Some may find this posting offensive or even disturbing.
I’m going to explore some scenarios that might ensue from the current state of U.S. law on child pornography.
I’m not arguing that these or any scenarios will come to pass . . . . I'm just working through the logical possibilities, based on the current state of U.S. law dealing with real and not-real child pornography.
As I explained in an earlier post, the U.S. Supreme Court has held:
- that the First Amendment does not preclude U.S. law’s criminalizing “real” child pornography, i.e., child pornography the creation of which involves the use of real children;
- that the First Amendment does bar U.S. law from criminalizing virtual child pornography, i.e., child pornography the creation of which does not involve the use of real children but is, instead, based on computer-generated images (CGIs).
We were covering this in my cyberspace law class, and I asked the students to think about where virtual child pornography’s protected status under the First Amendment might take us once computer technology evolves so it is possible to create virtual child pornography (or adult pornography or movies or any visual media) that are visually indistinguishable from the real thing. The question is, what might happen with virtual child pornography once the average person cannot tell it from child pornography the creation of which involved the use of real children? We came up with what I think are some interesting scenarios.
For one thing, it would not be illegal to possess this indistinguishable-from-the-real-thing virtual child pornography. That, alone, has several consequences. It could create real difficulties for law enforcement officers who are trying to find real child pornography and prosecute those to create, distribute and possess it. If a regular person cannot tell real from virtual child pornography by simply looking at a movie or other instance of child pornography, how are police involved in investigations supposed to know what they’re dealing with?
Another consequence could be that it becomes functionally impossible, or at least very difficult, for prosecutors to prove that someone being prosecuted for possessing real child pornography did so knowingly. The defendant could claim he or she believed the material he possessed was virtual, not real, child pornography. Since the prosecution has to prove the defendant “knowingly” possessed real child pornography beyond a reasonable doubt, it would presumably be difficult for prosecutors to win in cases like these (assuming the jurors followed the law and were not swayed by personal distaste for the defendant’s preferences in pornography).
Since U.S. jurisdictions cannot criminalize the possession and distribution of virtual child pornography, we might see the emergence of websites selling virtual child pornography. It would perfectly legal to sell the stuff in the U.S., to buy it or to possess it. Virtual child pornography would essentially have the same status as any other kind of fictive material; it is, after all, a fantasy, just as slasher movies or violent video games are fantasy.
To protect themselves and their clients, these hypothetical businesses might watermark the virtual child pornography they sold, to provide an easy way of proving that the stuff was virtual, not real. We talked a bit about this in my class. The watermark would have to be something that could withstand scrutiny and that would be valid, clearly credible evidence that child pornography was virtual, not real. Those who created and sold the stuff might be able to charge more if their watermark hit a gold standard – if it basically provided a guarantee that those who bought their product could not be successfully prosecuted for possessing child pornography.

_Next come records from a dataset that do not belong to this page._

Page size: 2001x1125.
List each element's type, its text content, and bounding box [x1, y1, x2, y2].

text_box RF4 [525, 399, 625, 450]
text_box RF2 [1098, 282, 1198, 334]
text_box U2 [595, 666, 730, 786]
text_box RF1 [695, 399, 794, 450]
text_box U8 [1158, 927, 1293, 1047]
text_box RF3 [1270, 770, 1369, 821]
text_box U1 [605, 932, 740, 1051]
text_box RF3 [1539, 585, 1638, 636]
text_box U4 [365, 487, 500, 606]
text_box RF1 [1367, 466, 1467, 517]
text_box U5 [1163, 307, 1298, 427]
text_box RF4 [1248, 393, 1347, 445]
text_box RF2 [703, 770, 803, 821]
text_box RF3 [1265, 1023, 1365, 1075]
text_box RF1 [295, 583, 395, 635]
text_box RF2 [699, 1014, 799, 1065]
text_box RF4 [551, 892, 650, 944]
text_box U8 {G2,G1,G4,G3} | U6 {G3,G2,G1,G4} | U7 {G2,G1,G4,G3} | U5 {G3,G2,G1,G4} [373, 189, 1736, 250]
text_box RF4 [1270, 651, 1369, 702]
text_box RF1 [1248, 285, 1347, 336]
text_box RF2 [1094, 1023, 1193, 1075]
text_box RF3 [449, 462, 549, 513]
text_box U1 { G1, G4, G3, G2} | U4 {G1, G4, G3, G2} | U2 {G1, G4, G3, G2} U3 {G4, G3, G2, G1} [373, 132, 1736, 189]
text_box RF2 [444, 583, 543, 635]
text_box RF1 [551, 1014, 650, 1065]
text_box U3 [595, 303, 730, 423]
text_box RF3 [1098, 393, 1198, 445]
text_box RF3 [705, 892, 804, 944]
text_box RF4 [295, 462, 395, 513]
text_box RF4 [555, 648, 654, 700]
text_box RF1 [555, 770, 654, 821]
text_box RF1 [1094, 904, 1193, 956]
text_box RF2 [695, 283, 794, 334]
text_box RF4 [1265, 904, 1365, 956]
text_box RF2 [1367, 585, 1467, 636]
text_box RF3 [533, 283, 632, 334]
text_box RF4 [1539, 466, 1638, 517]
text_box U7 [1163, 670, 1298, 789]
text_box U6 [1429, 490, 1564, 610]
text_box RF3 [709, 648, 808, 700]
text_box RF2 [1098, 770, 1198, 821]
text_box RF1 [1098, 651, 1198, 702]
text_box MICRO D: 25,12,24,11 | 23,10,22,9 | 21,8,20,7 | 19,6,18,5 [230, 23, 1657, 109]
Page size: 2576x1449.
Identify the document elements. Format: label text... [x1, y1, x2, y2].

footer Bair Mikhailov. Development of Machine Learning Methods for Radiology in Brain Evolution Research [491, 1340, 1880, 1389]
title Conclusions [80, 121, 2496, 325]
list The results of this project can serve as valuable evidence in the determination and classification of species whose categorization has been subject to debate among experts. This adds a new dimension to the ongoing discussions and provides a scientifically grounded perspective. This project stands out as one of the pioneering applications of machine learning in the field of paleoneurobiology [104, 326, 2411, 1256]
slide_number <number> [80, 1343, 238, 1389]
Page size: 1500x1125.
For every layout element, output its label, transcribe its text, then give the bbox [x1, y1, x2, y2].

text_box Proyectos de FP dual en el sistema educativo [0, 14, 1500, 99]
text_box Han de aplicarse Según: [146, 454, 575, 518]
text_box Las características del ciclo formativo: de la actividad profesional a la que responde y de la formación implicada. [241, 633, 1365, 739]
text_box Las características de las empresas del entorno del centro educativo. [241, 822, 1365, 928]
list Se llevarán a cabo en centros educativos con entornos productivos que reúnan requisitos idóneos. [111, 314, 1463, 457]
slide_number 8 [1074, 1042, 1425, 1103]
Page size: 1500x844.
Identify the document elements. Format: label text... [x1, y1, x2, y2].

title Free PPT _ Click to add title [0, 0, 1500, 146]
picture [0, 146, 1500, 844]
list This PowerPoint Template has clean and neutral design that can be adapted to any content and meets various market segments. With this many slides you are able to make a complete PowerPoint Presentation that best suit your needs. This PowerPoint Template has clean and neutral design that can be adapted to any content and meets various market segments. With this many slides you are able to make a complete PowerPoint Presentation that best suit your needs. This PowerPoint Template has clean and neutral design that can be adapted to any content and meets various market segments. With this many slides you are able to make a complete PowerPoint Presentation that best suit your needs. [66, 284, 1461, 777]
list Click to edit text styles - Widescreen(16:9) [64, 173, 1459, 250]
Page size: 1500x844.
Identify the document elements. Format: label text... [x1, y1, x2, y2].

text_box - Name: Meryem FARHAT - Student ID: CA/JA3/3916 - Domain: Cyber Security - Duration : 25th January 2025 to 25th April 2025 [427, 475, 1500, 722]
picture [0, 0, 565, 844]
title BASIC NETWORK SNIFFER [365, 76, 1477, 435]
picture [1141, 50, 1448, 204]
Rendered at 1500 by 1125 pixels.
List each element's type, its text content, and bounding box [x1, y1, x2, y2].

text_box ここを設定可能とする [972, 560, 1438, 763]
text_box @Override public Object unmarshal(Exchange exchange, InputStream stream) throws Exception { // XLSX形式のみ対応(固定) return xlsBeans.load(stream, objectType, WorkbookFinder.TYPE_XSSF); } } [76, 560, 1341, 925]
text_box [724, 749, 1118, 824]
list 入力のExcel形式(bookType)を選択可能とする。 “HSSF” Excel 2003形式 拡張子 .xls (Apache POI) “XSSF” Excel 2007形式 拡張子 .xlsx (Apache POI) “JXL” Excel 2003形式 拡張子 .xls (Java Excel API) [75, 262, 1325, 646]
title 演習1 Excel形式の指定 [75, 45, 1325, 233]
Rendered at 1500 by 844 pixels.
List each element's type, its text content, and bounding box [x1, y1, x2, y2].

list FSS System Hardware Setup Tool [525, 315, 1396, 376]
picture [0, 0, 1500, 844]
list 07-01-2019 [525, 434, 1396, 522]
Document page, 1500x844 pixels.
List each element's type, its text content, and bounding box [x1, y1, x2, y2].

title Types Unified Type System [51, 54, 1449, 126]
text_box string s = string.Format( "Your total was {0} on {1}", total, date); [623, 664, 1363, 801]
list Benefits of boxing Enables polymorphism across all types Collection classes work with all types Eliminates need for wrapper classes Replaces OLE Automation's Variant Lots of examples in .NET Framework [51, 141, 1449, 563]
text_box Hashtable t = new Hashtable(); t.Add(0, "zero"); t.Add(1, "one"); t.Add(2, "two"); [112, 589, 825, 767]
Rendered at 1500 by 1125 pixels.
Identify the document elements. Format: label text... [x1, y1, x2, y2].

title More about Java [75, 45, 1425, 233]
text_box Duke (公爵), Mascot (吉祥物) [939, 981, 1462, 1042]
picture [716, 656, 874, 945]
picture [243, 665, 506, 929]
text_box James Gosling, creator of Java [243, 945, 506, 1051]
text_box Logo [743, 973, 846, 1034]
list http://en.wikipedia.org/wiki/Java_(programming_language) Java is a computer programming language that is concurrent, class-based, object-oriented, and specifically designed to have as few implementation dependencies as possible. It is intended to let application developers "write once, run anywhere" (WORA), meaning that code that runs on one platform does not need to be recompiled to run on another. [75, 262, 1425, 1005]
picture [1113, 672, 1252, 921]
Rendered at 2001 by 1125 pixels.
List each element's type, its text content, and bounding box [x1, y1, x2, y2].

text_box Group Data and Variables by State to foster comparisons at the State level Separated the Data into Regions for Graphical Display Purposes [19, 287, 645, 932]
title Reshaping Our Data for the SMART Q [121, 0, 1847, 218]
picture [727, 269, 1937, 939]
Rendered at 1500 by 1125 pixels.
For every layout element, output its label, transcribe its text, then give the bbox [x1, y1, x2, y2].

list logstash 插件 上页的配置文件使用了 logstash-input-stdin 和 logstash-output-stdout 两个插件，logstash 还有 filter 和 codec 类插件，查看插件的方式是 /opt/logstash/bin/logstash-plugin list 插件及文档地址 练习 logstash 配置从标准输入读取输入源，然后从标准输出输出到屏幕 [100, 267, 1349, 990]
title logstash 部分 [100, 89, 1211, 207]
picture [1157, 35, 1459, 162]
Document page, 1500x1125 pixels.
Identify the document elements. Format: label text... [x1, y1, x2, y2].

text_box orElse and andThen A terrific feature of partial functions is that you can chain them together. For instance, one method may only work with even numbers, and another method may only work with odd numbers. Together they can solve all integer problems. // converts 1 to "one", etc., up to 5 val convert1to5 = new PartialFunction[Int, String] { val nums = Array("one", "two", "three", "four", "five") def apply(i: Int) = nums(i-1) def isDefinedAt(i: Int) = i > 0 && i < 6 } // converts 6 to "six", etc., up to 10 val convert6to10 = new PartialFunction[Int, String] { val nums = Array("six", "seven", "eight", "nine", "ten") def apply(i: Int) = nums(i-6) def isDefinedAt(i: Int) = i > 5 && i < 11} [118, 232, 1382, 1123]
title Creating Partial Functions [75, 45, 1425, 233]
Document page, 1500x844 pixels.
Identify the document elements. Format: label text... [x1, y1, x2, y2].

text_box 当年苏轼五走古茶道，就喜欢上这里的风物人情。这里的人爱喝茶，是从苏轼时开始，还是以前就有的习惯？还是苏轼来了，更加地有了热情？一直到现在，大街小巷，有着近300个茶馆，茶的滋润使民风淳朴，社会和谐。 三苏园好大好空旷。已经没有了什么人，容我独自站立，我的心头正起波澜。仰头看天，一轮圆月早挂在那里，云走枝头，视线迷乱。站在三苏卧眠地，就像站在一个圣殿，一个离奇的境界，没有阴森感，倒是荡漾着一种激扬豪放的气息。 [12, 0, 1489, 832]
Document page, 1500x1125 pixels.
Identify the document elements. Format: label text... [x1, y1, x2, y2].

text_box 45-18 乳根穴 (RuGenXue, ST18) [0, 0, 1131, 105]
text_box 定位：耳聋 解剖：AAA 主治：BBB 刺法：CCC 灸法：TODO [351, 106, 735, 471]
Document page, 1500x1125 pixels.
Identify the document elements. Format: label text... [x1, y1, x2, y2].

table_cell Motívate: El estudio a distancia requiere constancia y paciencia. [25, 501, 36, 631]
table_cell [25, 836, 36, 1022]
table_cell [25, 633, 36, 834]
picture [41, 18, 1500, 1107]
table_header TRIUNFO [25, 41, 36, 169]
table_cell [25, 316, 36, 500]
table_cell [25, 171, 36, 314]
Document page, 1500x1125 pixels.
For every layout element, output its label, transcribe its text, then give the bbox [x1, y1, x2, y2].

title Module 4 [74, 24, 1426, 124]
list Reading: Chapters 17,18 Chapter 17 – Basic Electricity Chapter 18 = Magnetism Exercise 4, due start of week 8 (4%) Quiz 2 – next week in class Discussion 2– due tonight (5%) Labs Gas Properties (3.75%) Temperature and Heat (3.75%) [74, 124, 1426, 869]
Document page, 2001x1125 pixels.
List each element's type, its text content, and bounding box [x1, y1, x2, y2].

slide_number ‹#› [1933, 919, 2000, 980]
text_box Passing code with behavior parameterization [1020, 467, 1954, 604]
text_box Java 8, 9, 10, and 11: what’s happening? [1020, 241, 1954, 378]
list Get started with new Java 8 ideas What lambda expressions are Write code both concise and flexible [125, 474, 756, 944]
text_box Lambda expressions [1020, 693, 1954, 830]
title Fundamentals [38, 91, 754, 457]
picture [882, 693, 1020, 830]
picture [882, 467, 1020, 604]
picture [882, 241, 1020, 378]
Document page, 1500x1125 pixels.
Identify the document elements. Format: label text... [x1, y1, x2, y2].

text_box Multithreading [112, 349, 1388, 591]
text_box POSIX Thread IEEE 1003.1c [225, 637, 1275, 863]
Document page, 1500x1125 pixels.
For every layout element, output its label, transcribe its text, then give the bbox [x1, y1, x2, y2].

The international repercussions of all this might be interesting; some countries, such as Germany, criminalize the creation, possession and distribution of all child pornography, real and virtual. The criminalization of all child pornography is the default standard under the Council of Europe’s Convention on Cybercrime, but the Convention allows parties to opt out of criminalizing virtual child pornography. So countries that take the same approach as the U.S. could also become purveyors of virtual child pornography. We could see a world in which virtual child pornography was illegal in some countries and for sale in others.
In analyzing where all of this might go, my students and I realized there could be one, really depressing implication of the commercialization of virtual child pornography: Real child pornography would probably become particularly valuable, because it would be the real thing.